I used my license as a resume enhancer. While it is useful in the US, I really didn't need it to work or find work. He said he wanted to brighten his future. Thats really all I could come up with along with my other suggestions.


----------



## taj8681 (5 mo ago)

Thank you guys for your precious time and efforts to reply on my post.
I do have Master electrician ticket and can pull the classB permit. I am here in the mill to troubleshoot the problems and fix the machines to prevent the downtime. Although, I can program new design in the process with the help of PLC and all automation controls but still my expertise is not that strong enough to work as an independent contractor. I want to be a part of the company or organization where I can put my experience and knowledge to help the company growth and my career as well.

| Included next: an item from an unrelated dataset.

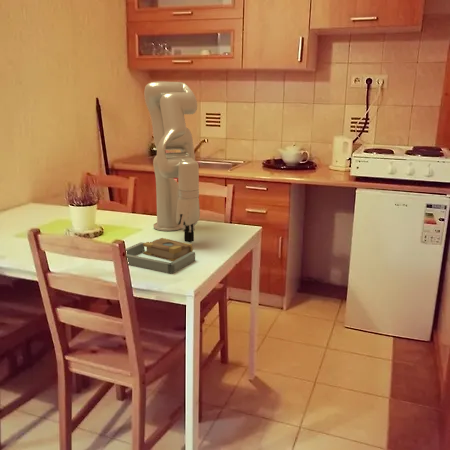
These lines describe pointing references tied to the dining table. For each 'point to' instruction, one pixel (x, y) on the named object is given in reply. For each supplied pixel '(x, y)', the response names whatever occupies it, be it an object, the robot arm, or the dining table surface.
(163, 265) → the tray
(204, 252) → the dining table surface
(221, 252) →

any suggestions will be appreciated.

thank you


----------



## Peewee0413 (Oct 18, 2012)

I wanted to learn different industries. I initially hit the roads doing hot jobs. Power plant, waste water, mining, oil and gas, etc. I didn't care about the pay, I wanted the knowledge, and knew the pay would come later. I believe the diversity in various industries advanced my experience faster than those at an equal time of service. I was also blessed as an apprentice to get on projects with the company's top guys on the job. 2nd year in working for a company I was already making journeyman pay with a helper. Keep in mind I worked roughly 50 hrs a week and went back to the rv and spent the rest of the night reading the code book and anything electrical I could get my hands on. I knew what I wanted to do for the rest of my career and was addicted to learning it... My career took off like a rocket and so did my cheating gf lol... Anyone of us on here who has had a successful career knows what it means to say "hard work pays off." 

Sent from my SM-S908U using Tapatalk


----------



## CMP (Oct 30, 2019)

That’s what they used to tell me “All That Hard Work Will Get You Is Old”

Im here to tell you they were wrong. Excercise your brain as much as your muscles. Your bookshelf is as important as your tool chest.


----------



## Peewee0413 (Oct 18, 2012)

CMP said:


> That’s what they used to tell me “All That Hard Work Will Get You Is Old”
> 
> Im here to tell you they were wrong. Excercise your brain as much as your muscles. Your bookshelf is as important as your tool chest.


One guy told me I would "burn out" doing what I was doing....Not even the slightest bit accurate. I opened one door and that door had 10 doors behind it...I went back and forth navigating the maze of information and still haven't seen it all...But I'm old enough now I'm starting to prepare for my retirement not advancing in my career. I'm only 35 and have got to a point my knowledge is good enough and pay is well...I'll focus on retirement now.. I'll use the same tactics to make sure I succeed into a fun and stable retirement, ready to enjoy the downhill road to 6ft under. 

Sent from my SM-S908U using Tapatalk


----------



## paulengr (Oct 8, 2017)

First off you need to recognize that you are paid based on what you can do and know. The more rare (and in demand) the skill/knowledge, the more it pays. To give you some idea of course most people point to engineers. Engineers with ten plus years of experience generally make six digits if they do plant work. Or if you want to talk hourly rates, divide by 2000 (hours per year; 50 weeks x 40 hours), or $50 an hour. Realistically this is also towards the upper end if not higher than where most plant electricians can ever expect to get to. So if you want to do better than that there are 3 paths: go into management, go back to school, or go into contracting.

I know a guy who went back to school at age 45 for engineering. He went to a public university. He had kids at the time. He went year round with as high of a credit load as he could stand. And he did a lot of side work. When he finished he went straight into one of those high end engineering jobs based on his work experience. Kind of late in life but it definitely worked for him.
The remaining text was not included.